Kim Young-woo, head of research at SK Securities in Seoul and an adviser to the South Korean government on semiconductor policy, told the Financial Times that the CHIPS act would accelerate the shift of Korean chipmakers from China towards the American market. Fresh moves to impose export bans on semiconductor equipment sales to China will speed this further. In mid-August, for example, the US Department of Commerce announced bans on sales to Chinese customers of EDA (Electronic Design Automation) tools for gate-all-around field-effect transistors (GAAFET). This new generation of semiconductor technology is allowing logic chipmakers to manufacture below 4nm. The restrictions will primarily impact US suppliers Synopsys and Cadence, which hold a combined 62% market share in the automation tools.

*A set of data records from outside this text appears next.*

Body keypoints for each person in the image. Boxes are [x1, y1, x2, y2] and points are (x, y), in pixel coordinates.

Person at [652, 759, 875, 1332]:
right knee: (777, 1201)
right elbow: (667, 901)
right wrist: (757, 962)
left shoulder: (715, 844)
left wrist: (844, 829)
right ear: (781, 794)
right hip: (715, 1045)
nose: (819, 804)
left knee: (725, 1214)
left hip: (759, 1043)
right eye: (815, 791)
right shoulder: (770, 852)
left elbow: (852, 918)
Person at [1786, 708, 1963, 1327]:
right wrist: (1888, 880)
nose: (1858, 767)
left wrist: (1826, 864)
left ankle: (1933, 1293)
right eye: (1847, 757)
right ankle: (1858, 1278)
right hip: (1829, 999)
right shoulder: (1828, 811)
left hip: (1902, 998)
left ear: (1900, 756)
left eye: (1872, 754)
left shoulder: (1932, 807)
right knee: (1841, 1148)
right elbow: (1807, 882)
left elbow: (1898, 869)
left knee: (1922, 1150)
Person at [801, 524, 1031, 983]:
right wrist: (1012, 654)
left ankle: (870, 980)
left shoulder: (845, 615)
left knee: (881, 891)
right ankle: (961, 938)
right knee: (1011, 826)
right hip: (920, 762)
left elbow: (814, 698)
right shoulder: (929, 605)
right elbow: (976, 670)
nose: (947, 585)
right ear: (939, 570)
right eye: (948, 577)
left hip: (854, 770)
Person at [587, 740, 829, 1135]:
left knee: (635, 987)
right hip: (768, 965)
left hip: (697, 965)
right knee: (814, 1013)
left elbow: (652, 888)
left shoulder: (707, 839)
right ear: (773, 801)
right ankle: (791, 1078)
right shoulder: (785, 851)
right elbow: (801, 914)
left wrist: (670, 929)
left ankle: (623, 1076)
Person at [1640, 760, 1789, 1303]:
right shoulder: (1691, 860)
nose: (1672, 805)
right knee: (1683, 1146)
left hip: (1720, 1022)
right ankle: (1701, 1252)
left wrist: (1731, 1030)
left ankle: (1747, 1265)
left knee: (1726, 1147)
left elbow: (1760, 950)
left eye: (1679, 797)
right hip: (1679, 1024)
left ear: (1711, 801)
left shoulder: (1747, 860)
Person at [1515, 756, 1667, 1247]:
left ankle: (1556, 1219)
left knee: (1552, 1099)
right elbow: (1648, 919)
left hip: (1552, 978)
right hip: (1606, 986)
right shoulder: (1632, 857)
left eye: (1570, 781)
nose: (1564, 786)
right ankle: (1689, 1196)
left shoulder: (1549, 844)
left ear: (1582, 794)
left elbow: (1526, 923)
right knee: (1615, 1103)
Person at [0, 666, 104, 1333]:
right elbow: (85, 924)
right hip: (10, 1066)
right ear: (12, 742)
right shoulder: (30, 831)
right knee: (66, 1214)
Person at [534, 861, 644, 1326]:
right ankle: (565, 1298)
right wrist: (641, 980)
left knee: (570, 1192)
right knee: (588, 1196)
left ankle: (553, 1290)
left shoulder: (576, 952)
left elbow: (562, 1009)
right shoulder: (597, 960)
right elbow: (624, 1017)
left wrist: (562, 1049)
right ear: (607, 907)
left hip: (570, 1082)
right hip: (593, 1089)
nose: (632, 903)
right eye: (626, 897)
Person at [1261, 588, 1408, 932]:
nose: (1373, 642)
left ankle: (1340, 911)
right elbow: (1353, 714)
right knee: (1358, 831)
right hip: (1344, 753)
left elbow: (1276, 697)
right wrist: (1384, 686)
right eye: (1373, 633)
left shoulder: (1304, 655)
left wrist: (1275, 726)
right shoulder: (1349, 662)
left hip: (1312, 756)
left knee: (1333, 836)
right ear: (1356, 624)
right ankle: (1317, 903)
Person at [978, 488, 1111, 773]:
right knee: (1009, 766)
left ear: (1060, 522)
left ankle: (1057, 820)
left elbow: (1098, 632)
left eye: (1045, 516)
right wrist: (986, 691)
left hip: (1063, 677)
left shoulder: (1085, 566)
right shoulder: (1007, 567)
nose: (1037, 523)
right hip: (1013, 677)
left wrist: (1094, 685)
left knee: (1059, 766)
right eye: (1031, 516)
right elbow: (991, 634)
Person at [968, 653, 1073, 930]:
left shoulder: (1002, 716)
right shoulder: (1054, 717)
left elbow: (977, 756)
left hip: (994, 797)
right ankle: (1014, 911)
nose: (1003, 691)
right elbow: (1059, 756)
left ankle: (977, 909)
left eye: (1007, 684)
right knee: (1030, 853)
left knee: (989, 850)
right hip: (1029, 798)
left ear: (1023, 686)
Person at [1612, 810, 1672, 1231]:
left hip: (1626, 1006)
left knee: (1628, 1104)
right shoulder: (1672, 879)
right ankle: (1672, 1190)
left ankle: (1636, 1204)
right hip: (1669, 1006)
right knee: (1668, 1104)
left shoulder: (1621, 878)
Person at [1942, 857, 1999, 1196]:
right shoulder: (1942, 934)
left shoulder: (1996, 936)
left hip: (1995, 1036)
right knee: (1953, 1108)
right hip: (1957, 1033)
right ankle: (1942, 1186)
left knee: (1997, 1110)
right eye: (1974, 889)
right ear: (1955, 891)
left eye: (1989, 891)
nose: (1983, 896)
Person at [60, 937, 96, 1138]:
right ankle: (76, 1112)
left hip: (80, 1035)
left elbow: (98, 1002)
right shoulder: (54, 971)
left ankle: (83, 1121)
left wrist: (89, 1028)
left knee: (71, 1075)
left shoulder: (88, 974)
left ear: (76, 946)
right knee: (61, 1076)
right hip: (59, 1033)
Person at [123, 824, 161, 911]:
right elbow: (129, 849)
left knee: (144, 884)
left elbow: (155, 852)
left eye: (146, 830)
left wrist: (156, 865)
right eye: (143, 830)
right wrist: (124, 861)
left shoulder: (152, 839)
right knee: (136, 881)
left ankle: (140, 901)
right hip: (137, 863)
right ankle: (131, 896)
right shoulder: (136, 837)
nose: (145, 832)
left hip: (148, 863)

Over the short-term, the embargo shouldn’t damage Chinese semiconductor firms too much. The country’s leading foundry SMIC has advanced to 14nm thresholds using FinFET technology, but it lacks access to EUV machines to upgrade to ‘cost-effective mass production’ of 7nm semiconductors. That said, earlier this month it was revealed that SMIC has been secretly shipping 7nm chips using repurposed DUV technology since 2021. Tech experts say the chips closely resemble TSMC’s 7nm process technology, prompting speculation that the Taiwanese giant may sue, as it has done twice in the past.

In an article this week in the Financial Times, Kathrin Hille noted that the news about SMIC’s 7nm chips had elicited a “gasp of surprise among observers” but said that the process would be tricky to scale up to match TSMC’s much lower production costs. “The furore over SMIC’s progress is quite overblown – they are using extra exposure to make up for the lack of EUV,” chip industry expert Douglas Fuller also told the newspaper. “It is understood that the yield is terrible.”

Hille added that SMIC’s co-CEOs have also differed over strategy: one wants to chase market share locally in lower-tech chips and increase profits (Zhao Haijun), while the other is thought to be happier to sacrifice returns over the short term to further the national policy goal of chip self-sufficiency (Liang Mong-song, a former TSMC veteran who joined SMIC in 2017).

Tensions in the sector have also forced Tudor Brown, the former president of British tech giant Arm, to resign from his directorship at SMIC. “Bitter sweet day today. After 9 years I resigned from SMIC board. The international divide has further widened,” he posted on LinkedIn. Brown is the latest of several people with UK or US nationality to depart from SMIC’s board, Bloomberg reports.